THE MAYOR'S RACE
SFR Pick: David Coss
In its endorsements for the March 2 city election, The Santa Fe New Mexican noted the small field of candidates in this year’s races coupled with the gloomy economy, and concluded this year’s winners likely face several miserable years of governing.
That’s one way of looking at things.
Here’s a better one: This year’s election has included more forums and debates than any in recent history. It’s clear citizens care about and recognize the importance of who they choose to lead the city for the next four years.
As they should. The city, like the state and like the country at large, faces tough economic challenges. But while Santa Fe’s increased unemployment rate and budget shortfalls are not unique, its civic opportunities are. If the past year hasn’t made it completely obvious, the federal government isn’t going to solve all our problems. Nor, for that matter, will city government. But local government, if lead by thoughtful and ambitious people, can help Santa Fe reshape and refine its priorities and future. For elected officials, the next four years will provide opportunities to be contemplative, driven and creative.
The three-person race between incumbent Mayor David Coss, former City Manager Asenath Kepler and District 3 City Councilor Miguel Chavez has focused, to some degree, on creative solutions for the future. But there has also been a fair amount of finger-pointing and history lessons along the way.
|In order to decide which candidates to endorse in contested races, SFR reads campaign materials, listens to debates and, of course, follows the news. We call and email sources and gadflies to get their take on things. We conduct our Pop Quiz series to see who knows what. |
Before reaching our conclusion, we ask all the candidates in a given race to come in as a group. Members of the editorial department then interview them, basically conducting our own miniature forum.
This year, you can watch the bulk of those endorsement interviews on our website, SFReporter.com.
After the candidates leave, we make fun of them for a while, and then debate not just who to endorse, but why. We try to reach something resembling consensus.
If consensus can’t be reached, the editor, who is responsible for writing these and all endorsements, makes the final decision.
City Councilor Chavez references Coss and Kepler's failed tenures as city managers as part of the problem at City Hall. Of course, city managers often fail by getting on the wrong side of city councilors, who can fire them. Maybe it's time to revise Santa Fe's weak-mayor form of government to de-emphasize the appointed city manager's importance. We think Chavez is a good and responsive city councilor, with the best interests of his constituents at heart—but we didn't hear a lot from him that convinces us he has a broad vision right now for the city as a whole.

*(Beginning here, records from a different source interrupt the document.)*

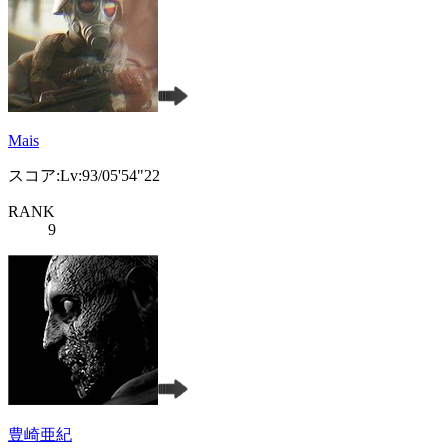
Mais
スコア:Lv:93/05'54"22
RANK
9
豊崎亜紀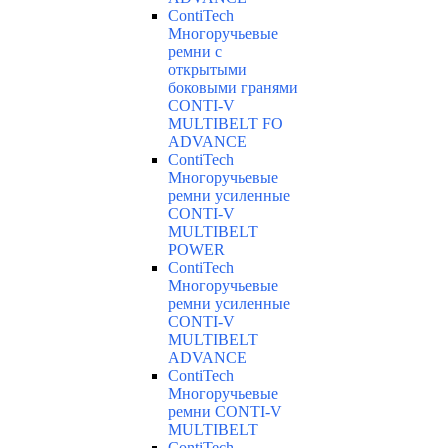
ContiTech
Многоручьевые
ремни с
открытыми
боковыми гранями
CONTI-V
MULTIBELT FO
ADVANCE
ContiTech
Многоручьевые
ремни усиленные
CONTI-V
MULTIBELT
POWER
ContiTech
Многоручьевые
ремни усиленные
CONTI-V
MULTIBELT
ADVANCE
ContiTech
Многоручьевые
ремни CONTI-V
MULTIBELT
ContiTech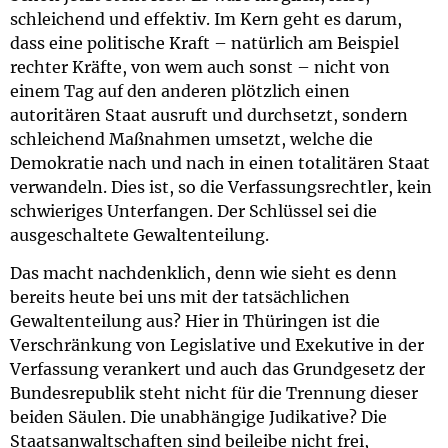
schleichend und effektiv. Im Kern geht es darum,
dass eine politische Kraft – natürlich am Beispiel
rechter Kräfte, von wem auch sonst – nicht von
einem Tag auf den anderen plötzlich einen
autoritären Staat ausruft und durchsetzt, sondern
schleichend Maßnahmen umsetzt, welche die
Demokratie nach und nach in einen totalitären Staat
verwandeln. Dies ist, so die Verfassungsrechtler, kein
schwieriges Unterfangen. Der Schlüssel sei die
ausgeschaltete Gewaltenteilung.
Das macht nachdenklich, denn wie sieht es denn
bereits heute bei uns mit der tatsächlichen
Gewaltenteilung aus? Hier in Thüringen ist die
Verschränkung von Legislative und Exekutive in der
Verfassung verankert und auch das Grundgesetz der
Bundesrepublik steht nicht für die Trennung dieser
beiden Säulen. Die unabhängige Judikative? Die
Staatsanwaltschaften sind beileibe nicht frei,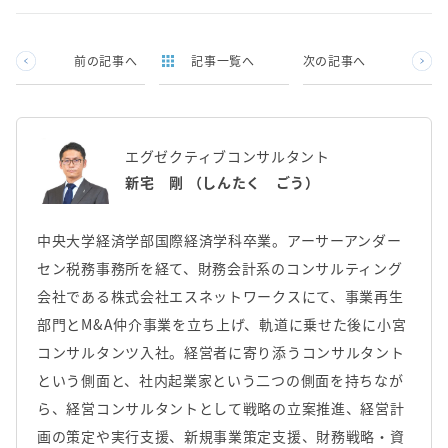
前の記事へ
記事一覧へ
次の記事へ
エグゼクティブコンサルタント
新宅 剛 （しんたく ごう）
中央大学経済学部国際経済学科卒業。アーサーアンダー
セン税務事務所を経て、財務会計系のコンサルティング
会社である株式会社エスネットワークスにて、事業再生
部門とM&A仲介事業を立ち上げ、軌道に乗せた後に小宮
コンサルタンツ入社。経営者に寄り添うコンサルタント
という側面と、社内起業家という二つの側面を持ちなが
ら、経営コンサルタントとして戦略の立案推進、経営計
画の策定や実行支援、新規事業策定支援、財務戦略・資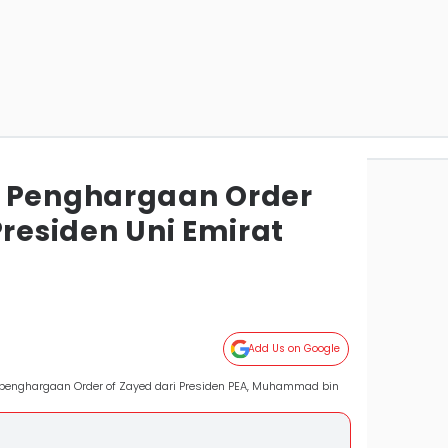
a Penghargaan Order
Presiden Uni Emirat
Add Us on Google
 penghargaan Order of Zayed dari Presiden PEA, Muhammad bin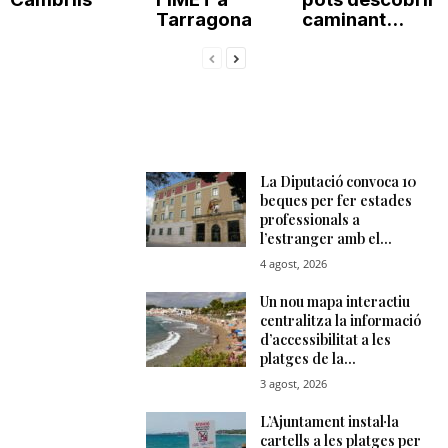
Tarragona
caminant...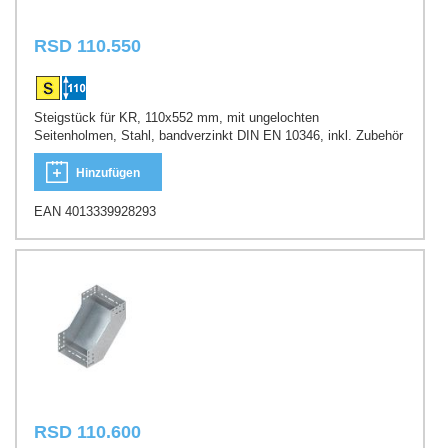
RSD 110.550
Steigstück für KR, 110x552 mm, mit ungelochten
Seitenholmen, Stahl, bandverzinkt DIN EN 10346, inkl. Zubehör
Hinzufügen
EAN 4013339928293
RSD 110.600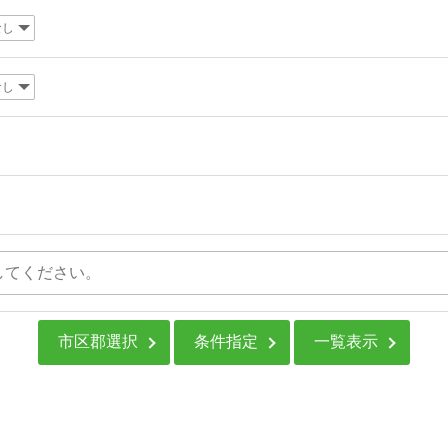
市区郡選択
条件指定
一覧表示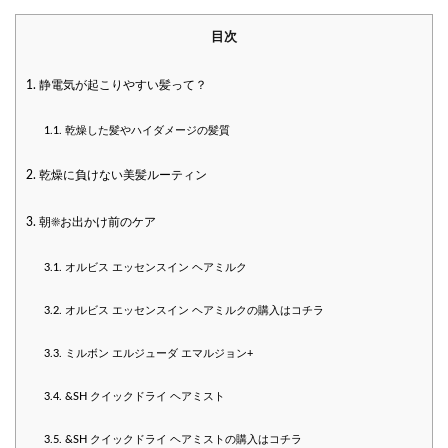
目次
1.
静電気が起こりやすい髪って？
1.1.
乾燥した髪やハイダメージの髪質
2.
乾燥に負けない美髪ルーティン
3.
朝☀︎お出かけ前のケア
3.1.
オルビス エッセンスイン ヘアミルク
3.2.
オルビス エッセンスイン ヘアミルクの購入はコチラ
3.3.
ミルボン エルジューダ エマルジョン+
3.4.
&SH クイックドライ ヘアミスト
3.5.
&SH クイックドライ ヘアミストの購入はコチラ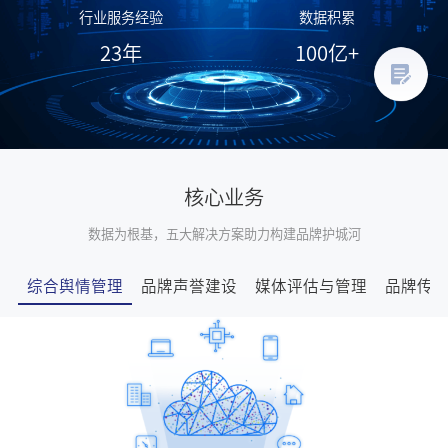
行业服务经验
数据积累
23
年
100
亿+
核心业务
数据为根基，五大解决方案助力构建品牌护城河
综合舆情管理
品牌声誉建设
媒体评估与管理
品牌传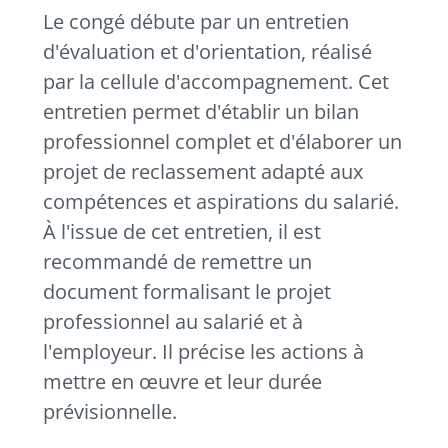
Le congé débute par un entretien
d'évaluation et d'orientation, réalisé
par la cellule d'accompagnement. Cet
entretien permet d'établir un bilan
professionnel complet et d'élaborer un
projet de reclassement adapté aux
compétences et aspirations du salarié.
À l'issue de cet entretien, il est
recommandé de remettre un
document formalisant le projet
professionnel au salarié et à
l'employeur. Il précise les actions à
mettre en œuvre et leur durée
prévisionnelle.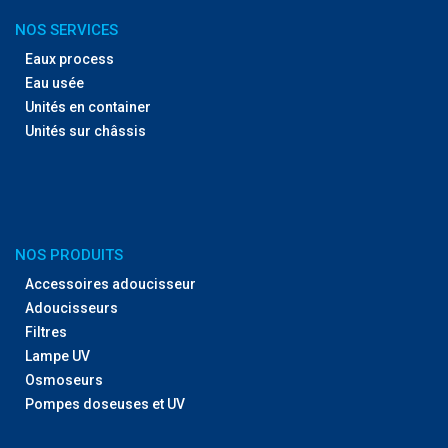
NOS SERVICES
Eaux process
Eau usée
Unités en container
Unités sur châssis
NOS PRODUITS
Accessoires adoucisseur
Adoucisseurs
Filtres
Lampe UV
Osmoseurs
Pompes doseuses et UV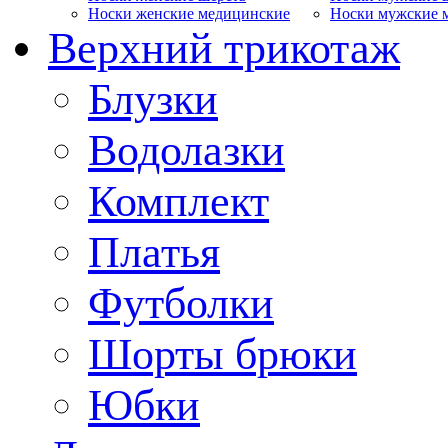
Носки женские медицинские
Носки мужские 
Верхний трикотаж
Блузки
Водолазки
Комплект
Платья
Футболки
Шорты брюки
Юбки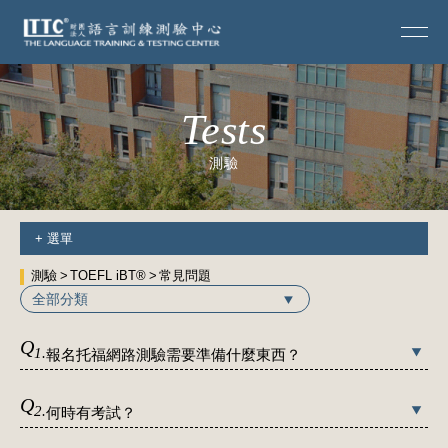
Tests
測驗
+
選單
測驗
TOEFL iBT®
常見問題
全部分類
Q
1.
報名托福網路測驗需要準備什麼東西？
Q
2.
何時有考試？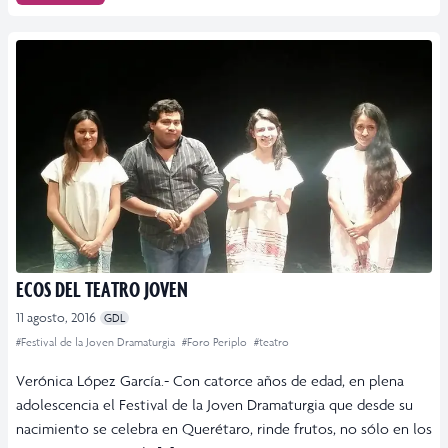
ECOS DEL TEATRO JOVEN
11 agosto, 2016
GDL
#Festival de la Joven Dramaturgia
#Foro Periplo
#teatro
Verónica López García.- Con catorce años de edad, en plena
adolescencia el Festival de la Joven Dramaturgia que desde su
nacimiento se celebra en Querétaro, rinde frutos, no sólo en los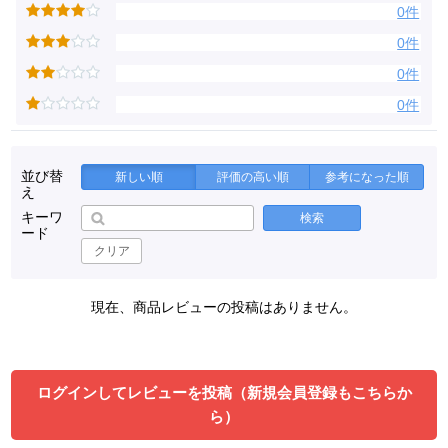
0件
0件
0件
0件
並び替
新しい順
評価の高い順
参考になった順
え
キーワ
検索
ード
クリア
現在、商品レビューの投稿はありません。
ログインしてレビューを投稿（新規会員登録もこちらか
ら）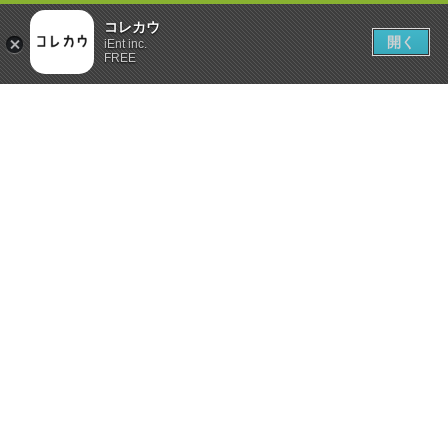
コレカウ
開く
iEnt inc.
FREE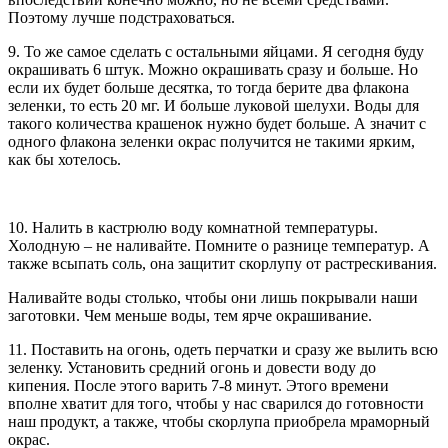
Поэтому лучше подстраховаться.
9. То же самое сделать с остальными яйцами. Я сегодня буду
окрашивать 6 штук. Можно окрашивать сразу и больше. Но
если их будет больше десятка, то тогда берите два флакона
зеленки, то есть 20 мг. И больше луковой шелухи. Воды для
такого количества крашенок нужно будет больше. А значит с
одного флакона зеленки окрас получится не такими ярким,
как бы хотелось.
10. Налить в кастрюлю воду комнатной температуры.
Холодную – не наливайте. Помните о разнице температур. А
также всыпать соль, она защитит скорлупу от растрескивания.
Наливайте воды столько, чтобы они лишь покрывали наши
заготовки. Чем меньше воды, тем ярче окрашивание.
11. Поставить на огонь, одеть перчатки и сразу же вылить всю
зеленку. Установить средний огонь и довести воду до
кипения. После этого варить 7-8 минут. Этого времени
вполне хватит для того, чтобы у нас сварился до готовности
наш продукт, а также, чтобы скорлупа приобрела мраморный
окрас.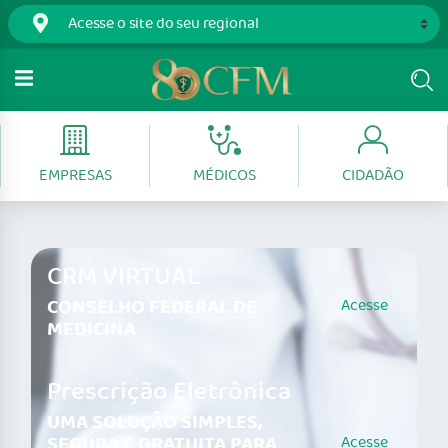
EMPRESAS
MÉDICOS
CIDADÃO
CRM VIRTUAL
CONSELHO FEDERAL DE
Acesse
MEDICINA
Prescrição Eletrônica
UMA SOLUÇÃO SIMPLES,
SEGURA E GRATUITA PARA
Acesse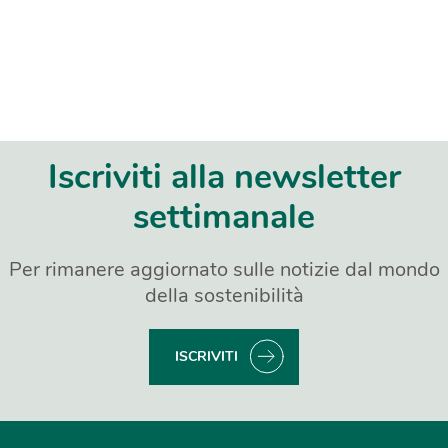
Iscriviti alla newsletter
settimanale
Per rimanere aggiornato sulle notizie dal mondo
della sostenibilità
ISCRIVITI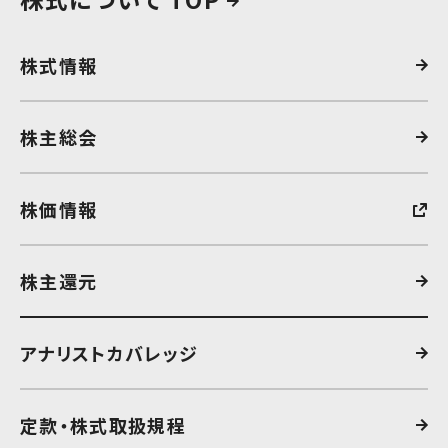
株式情報
株主総会
株価情報
株主還元
アナリストカバレッジ
定款・株式取扱規程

Former City Manager Kepler is backed publicly by dissatisfied city employees, past and present, as well as former officials, such as Mayor Debbie Jaramillo. Kepler also has support from certain sectors dissatisfied with government in general, such as local members of the Tea Party. It seems clear Kepler, if elected, is ready to shake things up. Big time.
While such vigor makes for an interesting campaign, in practice it reads as reductive and potentially destructive. City Hall has its problems, most def, but let's not throw out the baby with the bath water.
Right now Santa Fe has a mayor whose values and track record in certain areas reflect care for the greater good of the city. Coss didn't just voice support when the College of Santa Fe was in real jeopardy of closing, taking with it jobs, gifted teachers and a fair portion of the city's college-age residents. He rallied with students at the Roundhouse and helped guide them through the political process.
And when state lawmakers failed to respond, Coss drove the city's effort to broker the deal that kept CSF's doors open.
The mayor isn't just paying lip service to the green economy. When he's not riding the bus, he's an avid supporter of programs like YouthWorks and, unlike many, he sees and articulates the connection between gainful, meaningful work and the fight against youth crime.
When faced with irking factions of city police, he made his lack of tolerance for police brutality clear, even if it cost him some police support at the polls.
His public support for immigrant rights, for worker rights and for domestic violence solutions has never wavered.
And when you call him on the phone, you get a call back.
Again, make no mistake: The city has plenty of problems, and the mayor would do well to acknowledge those more readily, if not on the campaign trail, then at least after election day.
How about putting the city checkbook online and soliciting ideas from the public on how to move forward? Why not institute a hotline for anonymous concerns about city waste and corruption? Maybe hold a town hall with emergency responders that's open to all to discuss the ongoing concerns about annexation. Create better mechanisms for dissatisfied city workers to have their gripes addressed.
Or if these aren't the right ideas, make it easy for citizens to come up with their own suggestions for city government.
Let's face it: It's going to take time for the economy to improve, and it will likely never reset to where it once was. In the coming years, Santa Fe needs strong and steady leadership.
We wouldn't mind seeing a slightly more aggressive version of David Coss in his second term—but in substance, he's the right person for the job.